Ransack your memory for something which Paris has not. The vat of Trophonius contains nothing that is not in the washtub of Mesmer; Ergaphilas is resuscitated in Cagliostro; the Brahmin Vasaphanta is in the flesh again in the Count Saint Germain; the cemetery of St. Medard turns out quite as good miracles as the Oumoumie mosque at Damascus.
Paris has an Aesop in Mayeux, and a Canidia in Mademoiselle Lenormand. It stands aghast like Delphos at the blinding realities of visions; it tips tables as Dodona did tripods. It enthrones the grisette as Rome did the courtesan; and, in fine, if Louis XV. is worse than Claudius, Madame Dubarry is better than Messalina. Paris combines in one wonderful type which has had real existence, and actually elbowed us, the Greek nudity, the Hebrew ulcer, the Gascon jest. It mingles Diogenes, Job, and Paillasse, dresses up a ghost in old numbers of the "Constitutionnel," and produces Shadrac Duclos.

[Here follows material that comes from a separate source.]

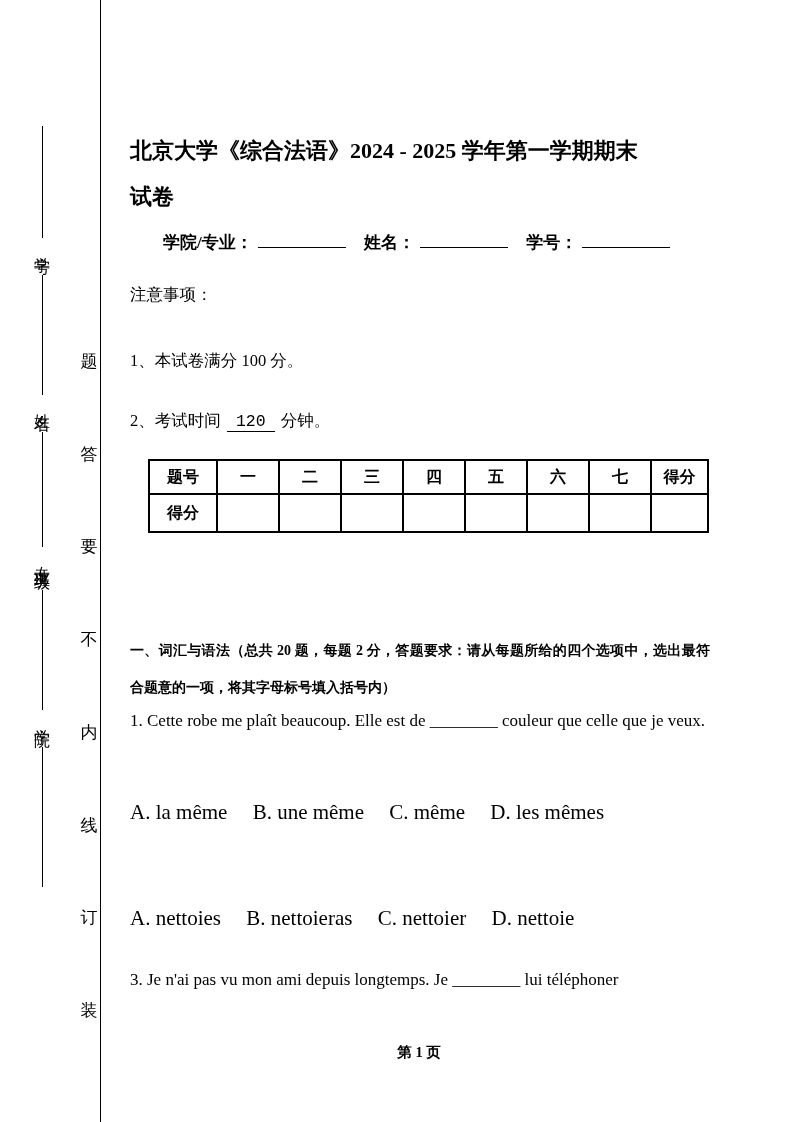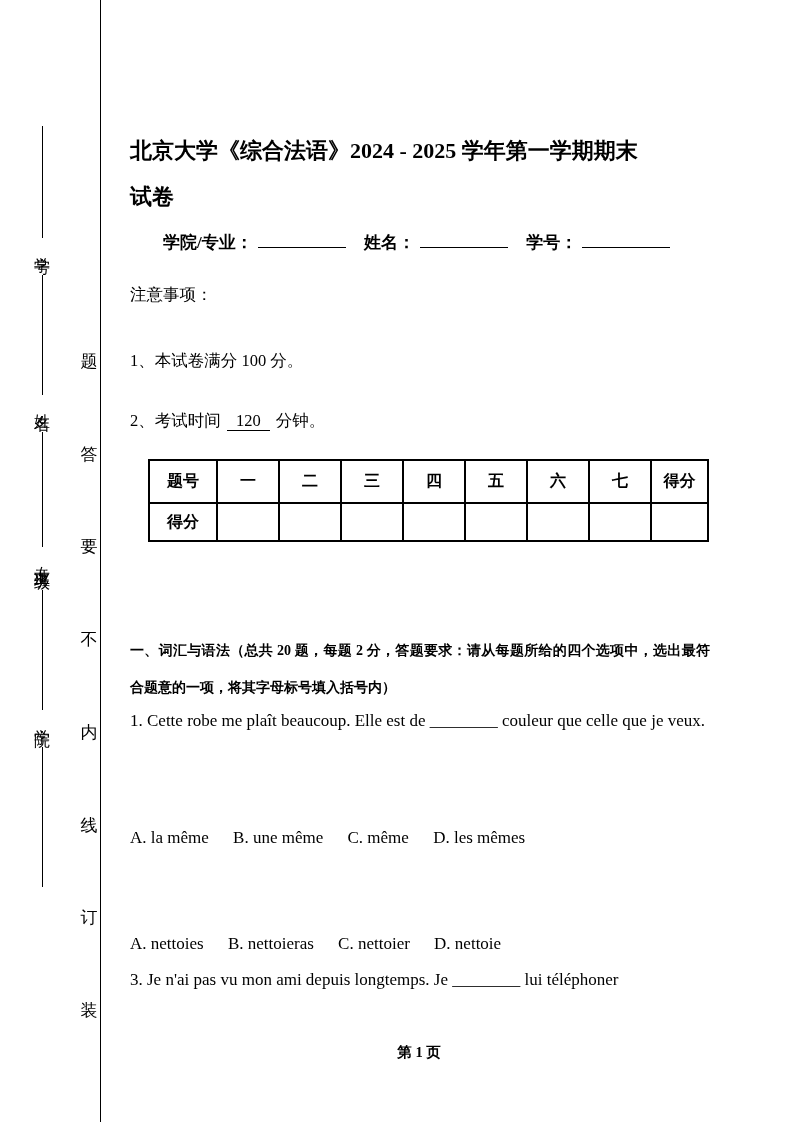"120" .u-num { font-family: none -> Liberation Mono, monospace }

Although Plutarch may say: the tyrant never grows old , Rome, under Sylla as well as under Domitian, resigned herself and of her own accord put water in her wine. The Tiber was a Lethe, if we may believe the somewhat doctrinal eulogy pronounced upon it by Varus Vibiscus: Contra Gracchos Tiberim habemus. Bibere Tiberim, id est seditionem oblivisci . Paris drinks a quarter of a million of gallons of water per day, but that does not prevent it upon occasion from beating the alarm and sounding the tocsin.

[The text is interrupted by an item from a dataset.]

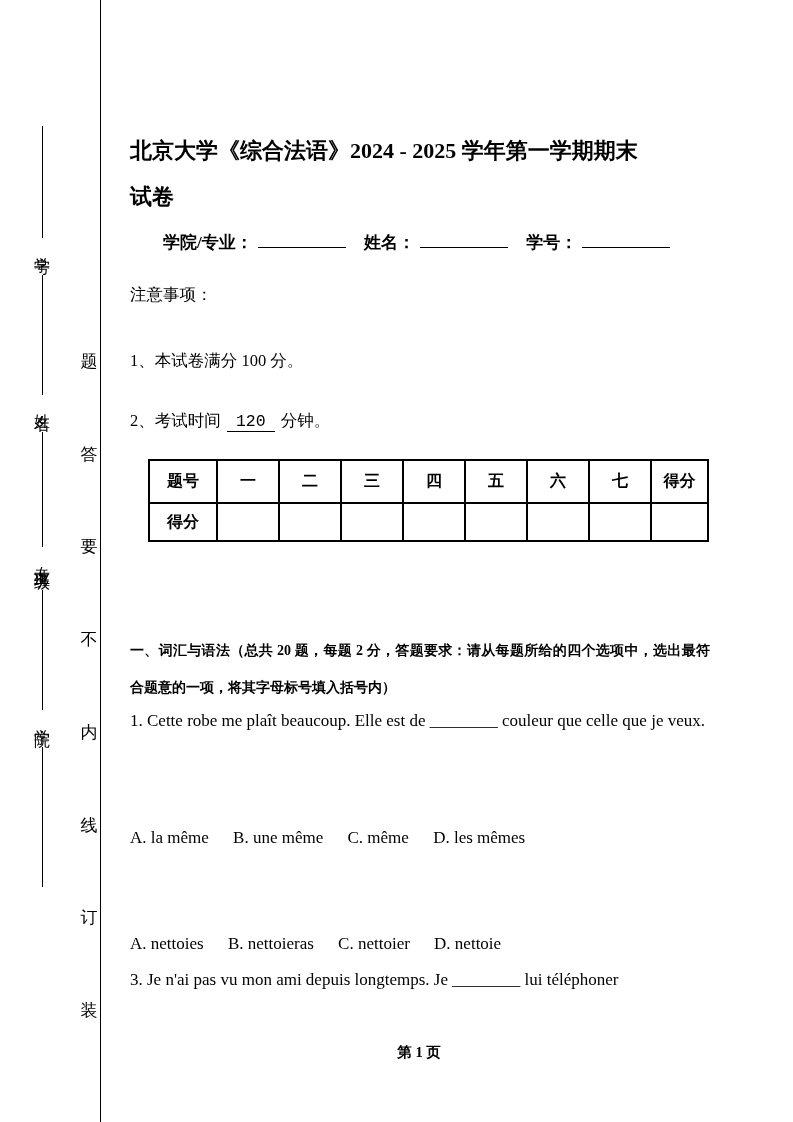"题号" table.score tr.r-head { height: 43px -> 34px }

With all that, Paris is a good soul. It accepts everything right royally; it is not difficult in the realms of Venus; its Callipyge is of the Hottentot stamp; if it but laughs, it pardons, ugliness makes it merry; deformity puts it in good humour, vice diverts its attention; be droll and you may venture to be a scamp; even hypocrisy, that sublimity of cynicism, it does not revolt at; it is so literary that it does not hold its nose over Basilius, and is no more shocked at the prayer of Tartuffe than Horace was at the hiccough of Priapus. No feature of the universal countenance is wanting in the profile of Paris. The Mabile dancing garden is not the polyhymnian dance of the Janiculum, but the costume-hirer devours the lorette there with her eyes exactly as the procuress Staphyla watched the virgin Planesium. The Barriere du Combat is not a Coliseum, but there is as much ferocity exhibited as though Caesar were a spectator. The Syrian hostess has more grace than Mother Saguet, but, if Virgil haunted the Roman wine-shop, David d’Angers, Balzac, and Charlet have sat down in the drinking-places of Paris. Paris is regnant. Geniuses blaze on all sides, and red perukes flourish. Adonais passes by in his twelve-wheeled car of thunder and lightning; Silenus makes his entry upon his tun. For Silenus read Ramponneau.
Paris is a synonym of Cosmos. Paris is Athens, Rome, Sybaris, Jerusalem, Pantin. All the eras of civilisation are there in abridged edition, all the epochs of barbarism also. Paris would be greatly vexed, had she no guillotine.
A small admixture of the Place de Greve is good. What would all this continual merrymaking be without that seasoning? Our laws have wisely provided for this, and, thanks to them, this relish turns its edge upon the general carnival.